Romantic comedy kicks off at The Princess
The new theatre season at The Princess Hotel in Hamilton will get underway this week with the romantic comedy Wrong for Each Other, by Norm Foster.
Directed by Carol Birch, the comedy stars Helen Coffey and Nick Moore. The play will take to the stage on Thursday, January 28 and will run every Thursday, Friday and Saturday nights until March 3.
Tickets for The Gazebo Lounge performances can be booked through the Canadian Pacific Princess Hotel at 295-3000.
Theatre tickets are $25, dinner/theatre tickets $60.
*** The Bermuda National Gallery's Film Series will this week feature the Australian film The Wide Sargasso Sea.
The film is about a plantation owner who fears that she is losing her sanity as her marriage disintegrates in Jamaica during the mid-1800s.
The film will be shown at City Hall on Tuesday, January 26. Doors open at 6.15 p.m. and the film gets underway at 7 p.m.
Tickets are $2.50 for Bermuda National Gallery members and $6 for non-members.
*** Members of the Bermuda Arts Centre at Dockyard who are interested in displaying their pieces in the Open Members Show will have to act fast.
Tomorrow is the deadline for artists to bring in their pieces of art.
The Open Members Show is a juried show, that has no theme, but is open to all exhibiting members.
*** A former local meteorologist's article about Bermuda and the 1997 Atlantic hurricane season has been published in a recent issue of a top weather magazine.
The Royal Meteorological Society's Weather magazine carried the four-page article by former Serco Aviation Services' forecaster Jimmy James in its December, 1998 issue.

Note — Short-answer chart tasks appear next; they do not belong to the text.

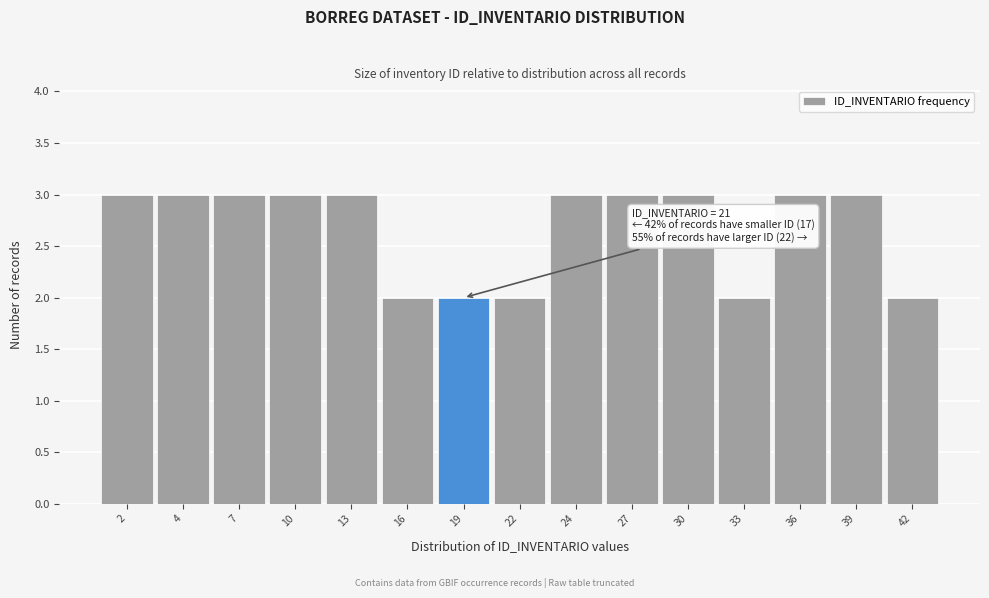

Reading left to right, transcribe all the data shown in this chart.

3	3	3	3	3	2	2	2	3	3	3	2	3	3	2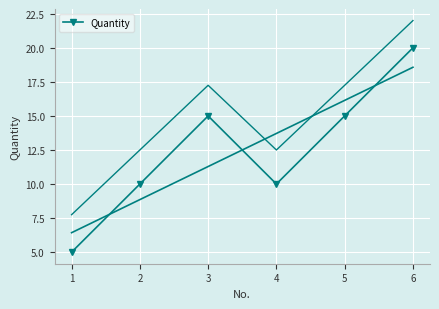

True or false: there are more than 2 points higher than both neighbors.

False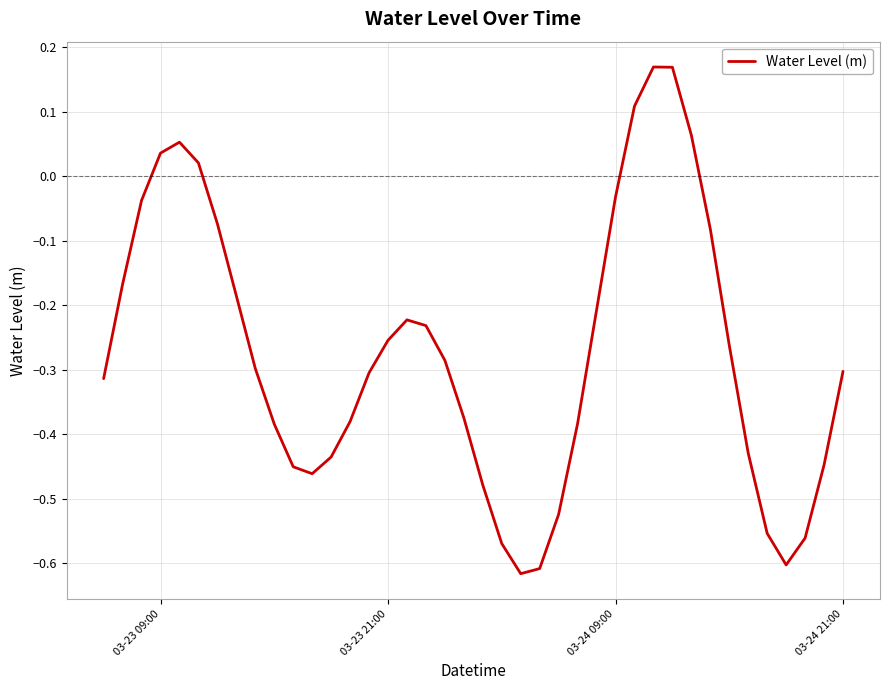

What is the difference between the maximum and minimum values?

0.8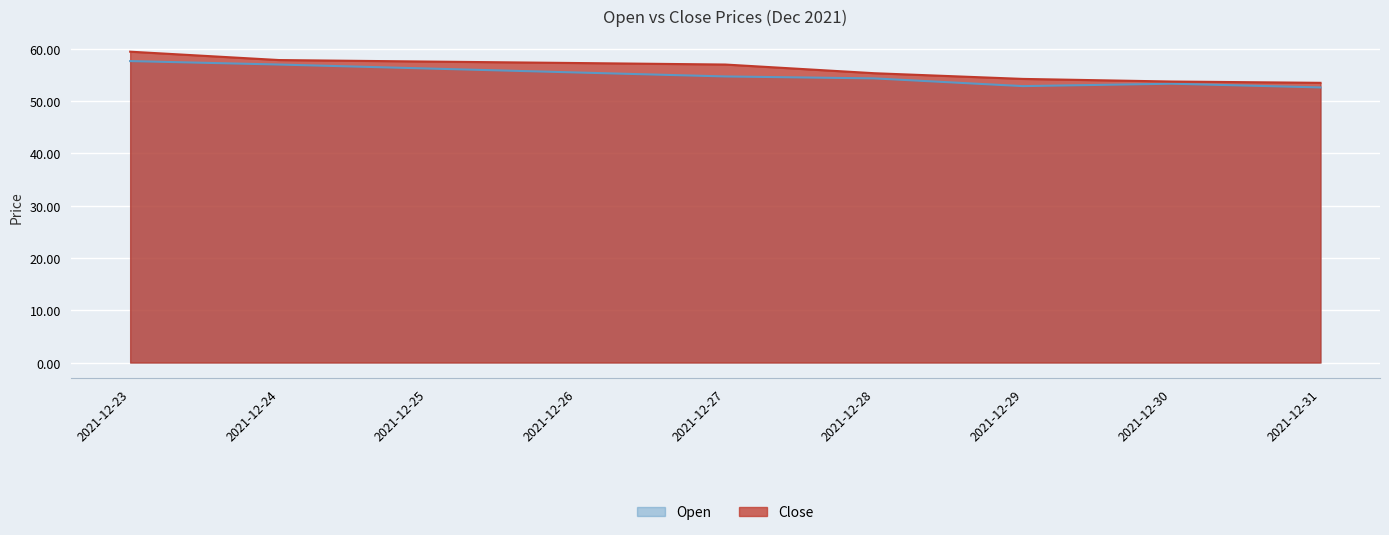

How many data points does each series have?

9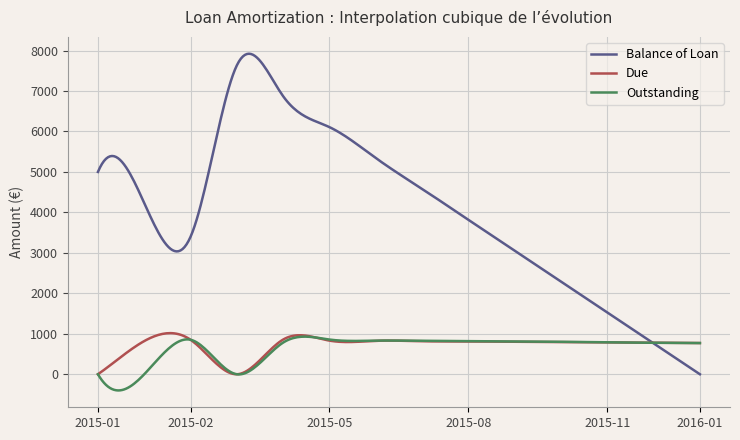

What is the difference between the second highest and minimum values in the Balance of Loan series?

7914.9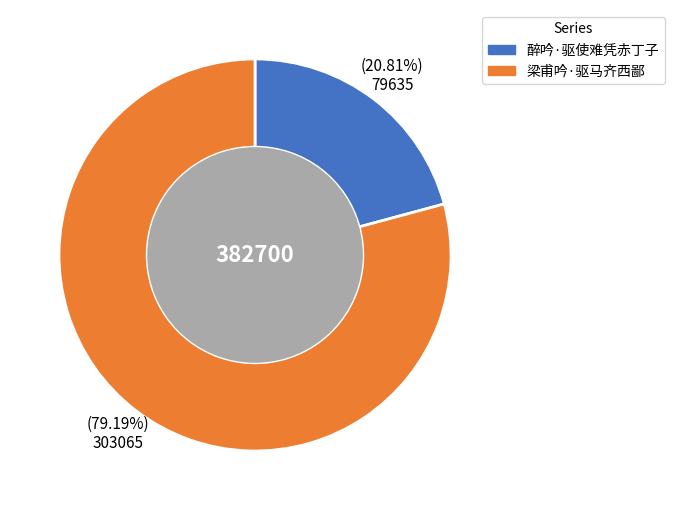

Does any single category account for the majority?

Yes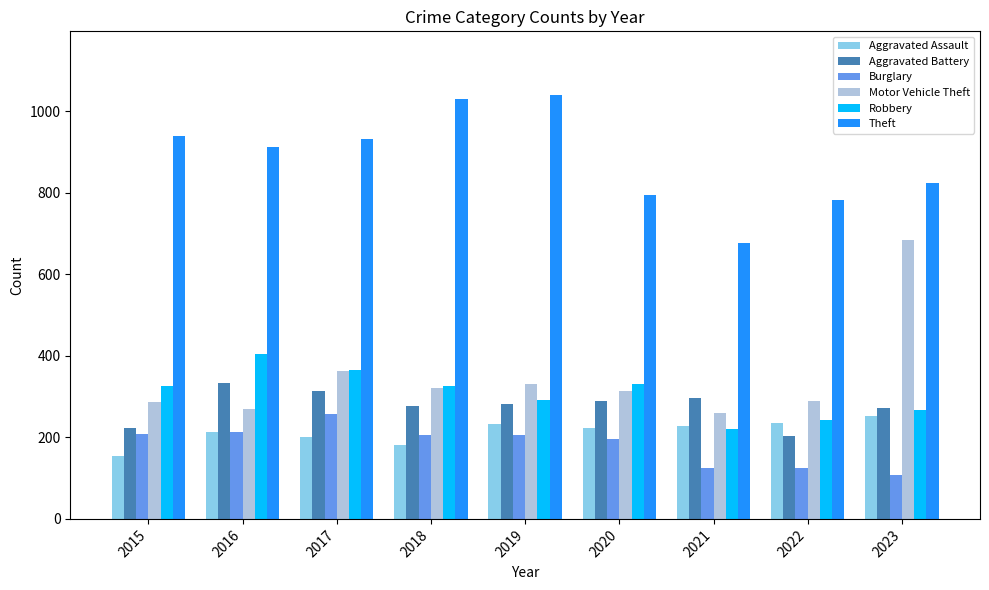

Which series has the largest total across all categories?

Theft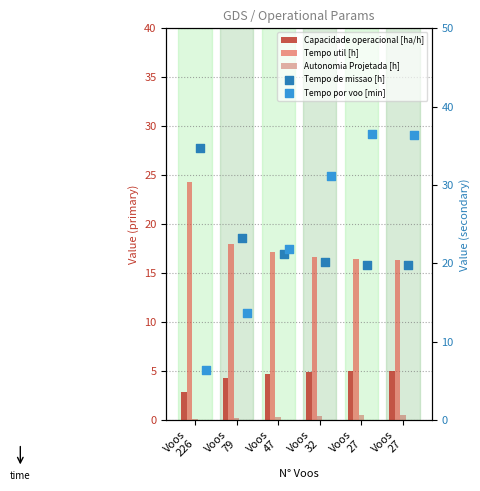

Which series contains the highest Y value?

Tempo por voo [min]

Lt. James, who is now serving in the Royal Air Force's Mobile Meteorological Unit in Southern Italy, focused mainly on Hurricane Erika in his piece.
He noted that 1997 was a quiet year overall for the Atlantic/Caribbean/Gulf of Mexico region as there were only seven named tropical storms of which only three became hurricanes.
This compared to 1996 which featured 13 tropical storms and nine hurricanes and 1995 which was also busy.
Lt. James features Hurricane Erika which started September 3 and became a hurricane two days later. By September 8 Erika was a category three hurricane and was bearing down on Bermuda but it turned, making its closest approach to the Island some 583 kilometres east-south-east.
By September 16, Erika was extra tropical and despite being long-lived, it had spent all its life over the open sea.
Lt. James then turns his attention to Bermuda's unusual rainfall during 1997 when the Island received 1771.6 millimetres of rain -- 27.5 percent more than the average annual rainfall of 1389.3 millimetres.
Distribution was particularly uneven, he continued, with there being some very dry months and some exceedingly wet ones.
The topic of rainfall, concluded Lt. James, is a matter of very intense discussion on an Island of 138 square kilometres upon which some 60,000 people are crammed and most of them depend upon what comes off their roofs for all domestic water resources.
*** Developers of the Diversity Institute of Bermuda have applied to incorporate the innovative training programme.
Ernestine Degraff, Cummings Zuill, Stephen Emery, Kathryn Hykes, and Colette Lundy published the notice of incorporation in the Official Gazette.
The course -- which is run jointly by the Bermuda College and NTL Institute of Applied Behavioural Sciences in Washington, DC -- aims to foster greater understanding among individuals from different backgrounds.
The institute establishment was one of the goals for 1999 promoted by Sir John Swan during last year's Commencement ceremony at the Bermuda College.
A business management institute and four-year programme were also listed as potential developments for the school this year.
*** An appeal has gone out from the Hands of Love Ministry for some used computer equipment.
"We are not asking for the earth -- if one of the companies out there which is buying new equipment, for example, would give us a computer they are no longer using, it would be a real boon to us,'' said Fern Wade, who runs the ministry from its Camp Hill headquarters.
Two other buildings have been secured which the Hands of Love Ministry hopes to make operational next year. As the ministry grows, the need for administrative discipline grows with it.
Ms Wade said that companies had, in the past, contributed computer equipment to the ministry. "We've had three donations, which were very much appreciated, but the equipment was outdated,'' she said.
Ms Wade said that the ministry did not need anything very sophisticated.
"Ideally, we'd like a machine with a printer,'' she said. "I have the financial statements to do, which would be easier with a computer, and we would also use the machine to keep track of supplies and furniture.'' The charity, which is charged with feeding families in need, has been helping out people on the streets for seven years.
Last October, it moved into its new premises. The ministry is not government-funded, but relies on the generosity of Bermuda residents.
"A computer which one of our big Bermuda companies might not have much use for could help us transform the administrative management of the ministry,'' said Ms Wade.